Feds Warn Advertisers Against Trying To Hide The Truth

Most of us accept the fact that advertisers have to massage the truth to put their products in the best possible light. You’re likely to sell more widgets saying “The fastest widget on the market!” and doing your best to hide the disclosure that you really mean it’s the fastest widget you can buy at one particular market in rural Alberta. But some advertisers have apparently been getting too fine with their fine print and have been put on notice by federal regulators to just stop it already.

The Federal Trade Commission announced today that it has sent warning letters to 60 national advertisers, including 20 of the 100 largest advertisers in the U.S., letting them know that their ads have failed to make adequate disclosures to the buying public.

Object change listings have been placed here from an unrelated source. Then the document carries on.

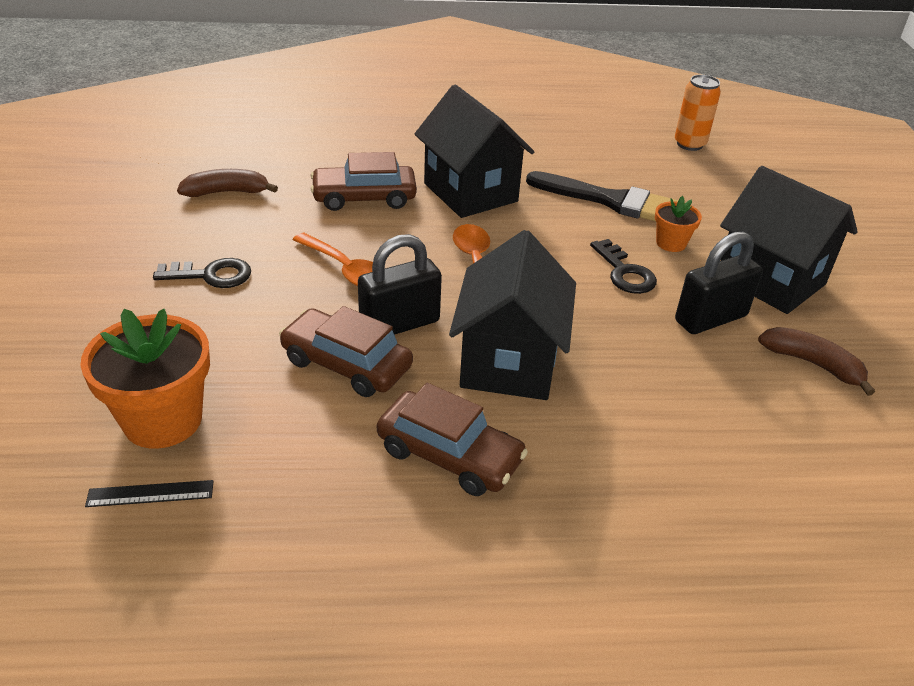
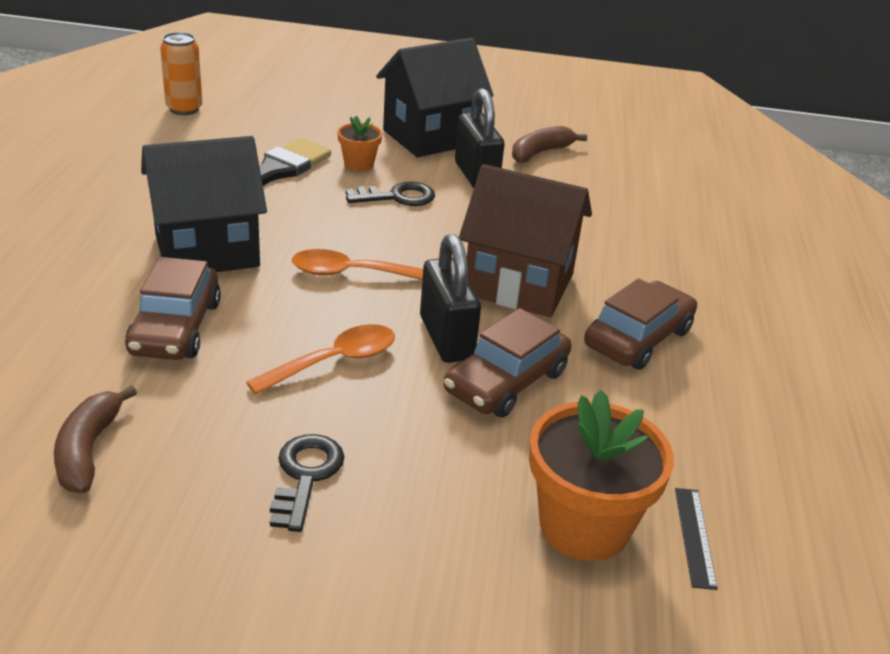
camera: 80 degrees left, 5 degrees down
(509, 362) = (518, 284): black house -> brown house

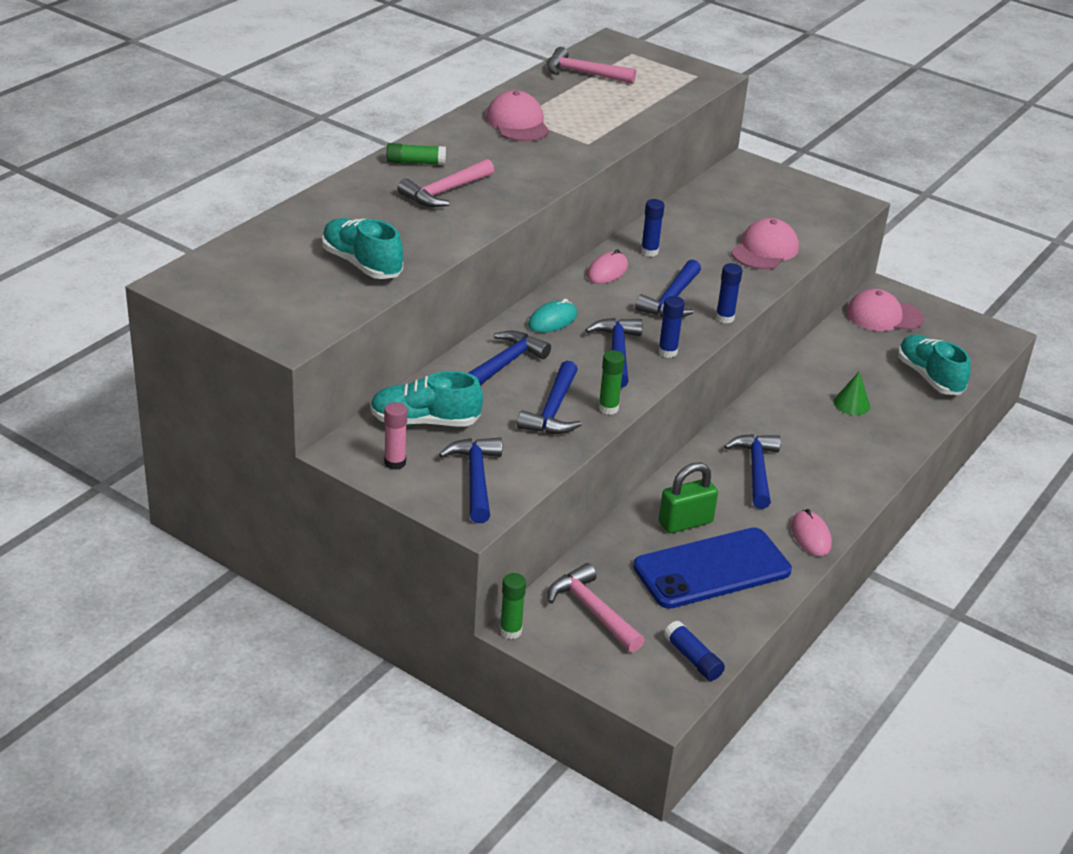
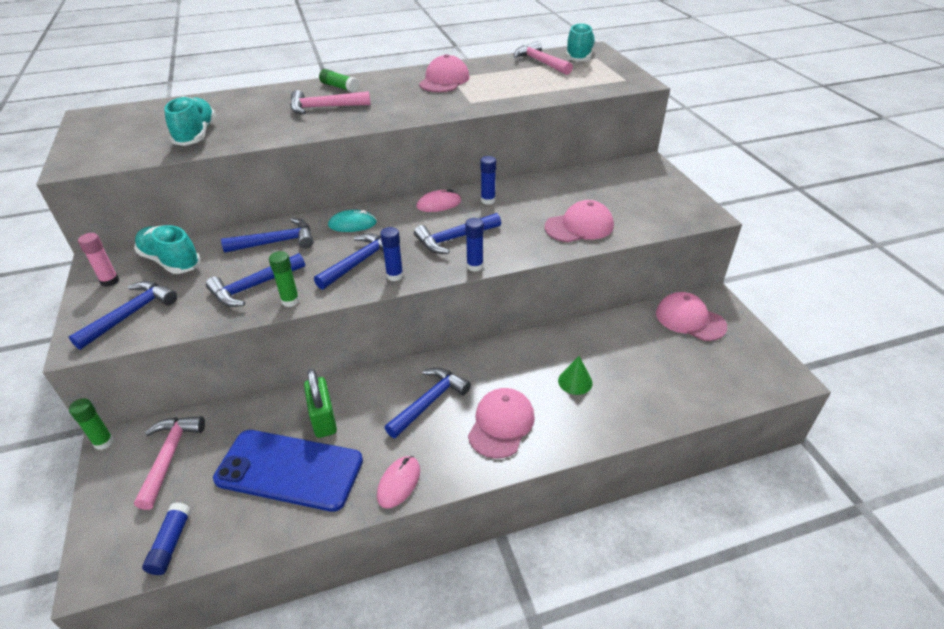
camera: 40 degrees right, 5 degrees up
(685, 522) = (323, 419): green padlock -> green padlock turned 60 degrees clockwise
(834, 460) = (501, 424): none -> pink cap
(929, 377) = (673, 388): turquoise shoe -> turquoise shoe (579, 56)

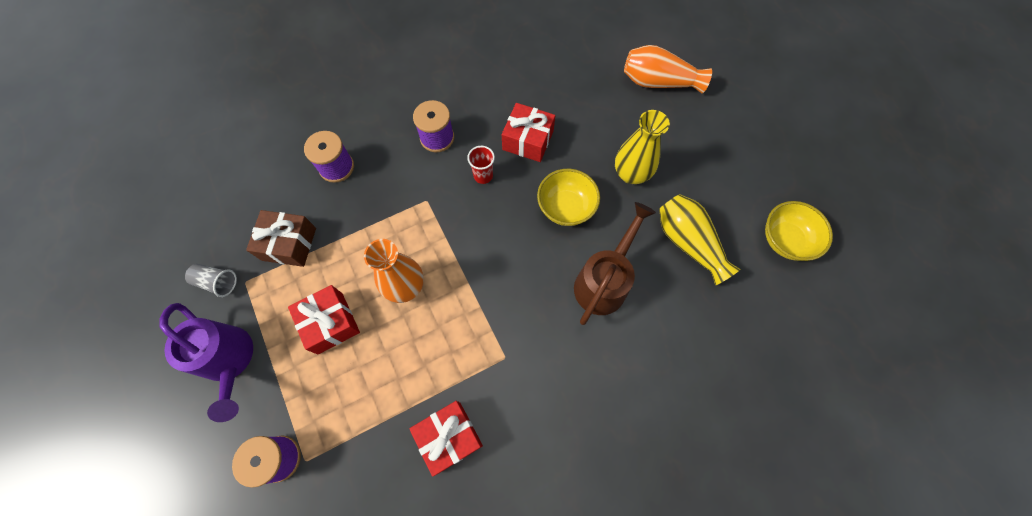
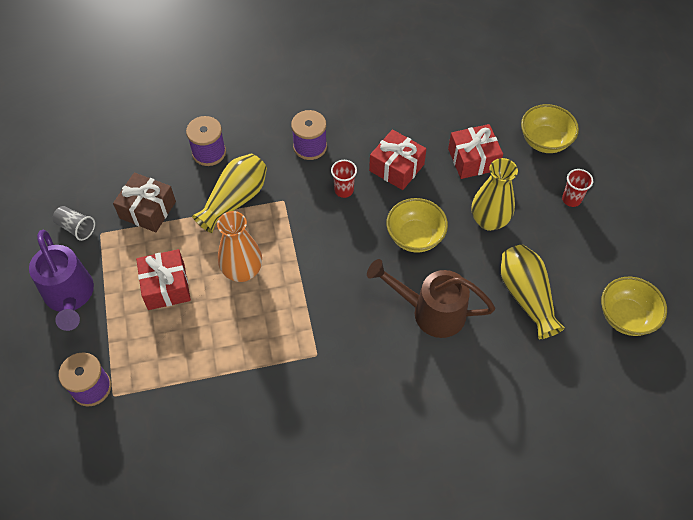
camera: 15 degrees right, 10 degrees down
(376, 212) = (235, 200): none -> yellow vase
(449, 437) = (245, 409): red gift -> red gift (473, 159)
(604, 282) = (431, 312): brown watering can -> brown watering can turned 120 degrees counterclockwise
(658, 82) = (544, 141): orange vase -> yellow bowl
(700, 134) = (571, 199): none -> red cup

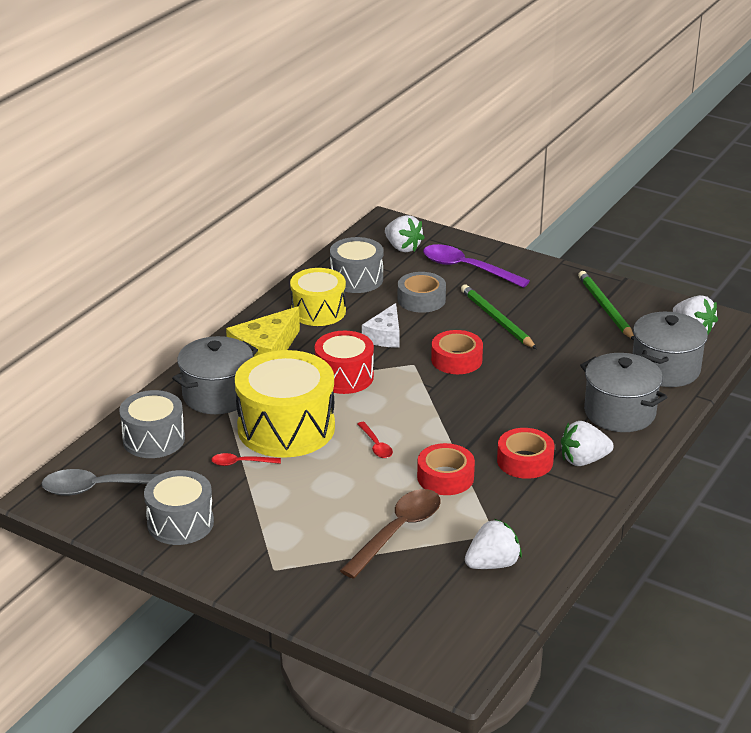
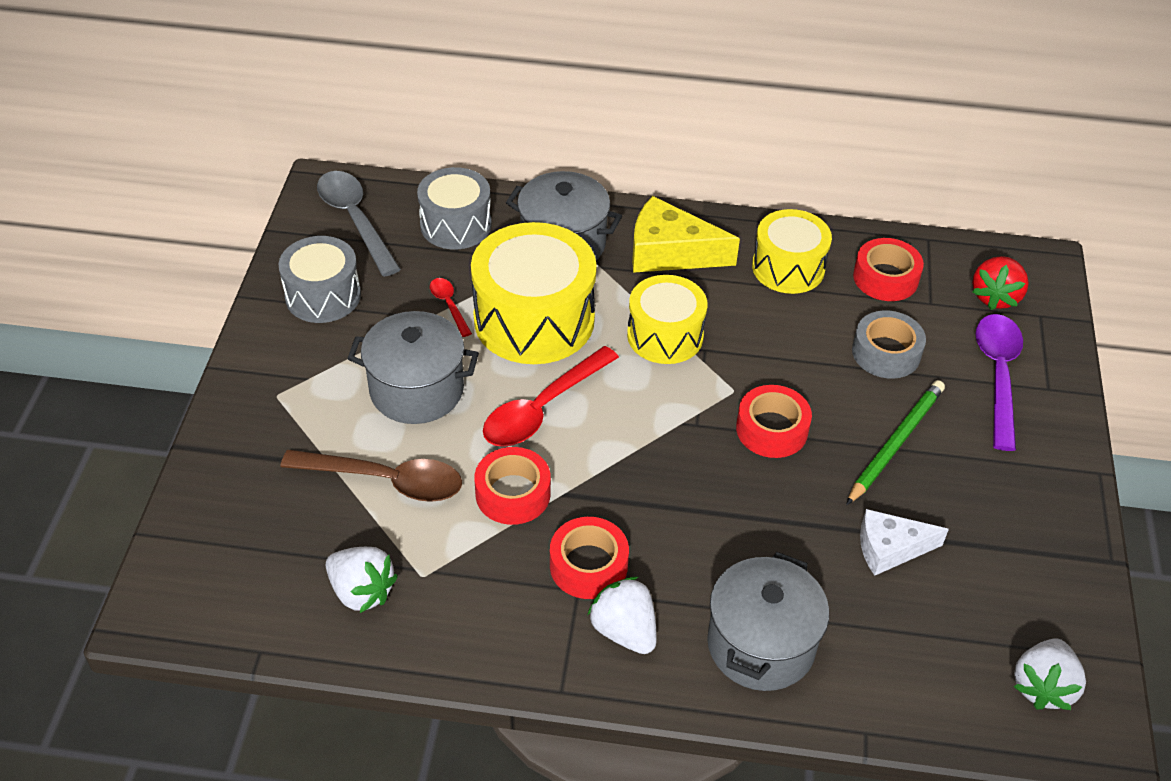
camera: 65 degrees right, 15 degrees up
(344, 377) = (665, 335): red drum -> yellow drum
(356, 279) = (885, 278): grey drum -> red tape
(376, 445) = (543, 408): red spoon -> red spoon, size x2.01
(385, 336) = (777, 344): white cheese -> white cheese (890, 548)
(402, 247) = (995, 297): white strawberry -> red strawberry
(605, 308) = (1018, 558): green pencil -> none
(665, 369) = (908, 675): grey pot -> grey pot (417, 390)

FTC guidance on advertising has long held that disclosures in ads should not be hidden or buried in unrelated details. Even the so-called fine print should be presented in a font that is easy to read and in a color that stands out from the background. TV disclosures must appear on screen long enough for viewers to actually read them and shouldn’t be hidden or obstructed by other elements on the screen.

But the agency identified a number of “problematic” ads and asked the advertisers in question to review their marketing materials to make sure that disclosures are “clear and conspicuous.”

Alas, the FTC is not yet naming the advertisers or ads that it flagged as part of Operation Full Disclosure, but it does give general examples of problems it repeatedly spotted.

There were ads that quoted the price of a product or service, but didn’t adequately disclose the conditions for obtaining that price. Other advertisers claimed a product was unique or superior in a product category, but did not adequately disclose how narrowly the advertiser defined the category.

Similarly, the FTC took exception to ads that compared products but didn’t adequately adequately disclose the basis of their comparisons.

Other ads meriting a warning promoted “risk-free” or “worry free” trial periods but did not adequately disclose that consumers would need to pay for shipping and/or return shipping.

Then there were ads for weight-loss products that used extreme cases but failed to properly disclose that these were not results most people could expect to achieve.

While these warning letters targeted specific advertisers, the FTC clarifies to the advertising world that just because you didn’t receive a warning doesn’t mean your ads aren’t problematic.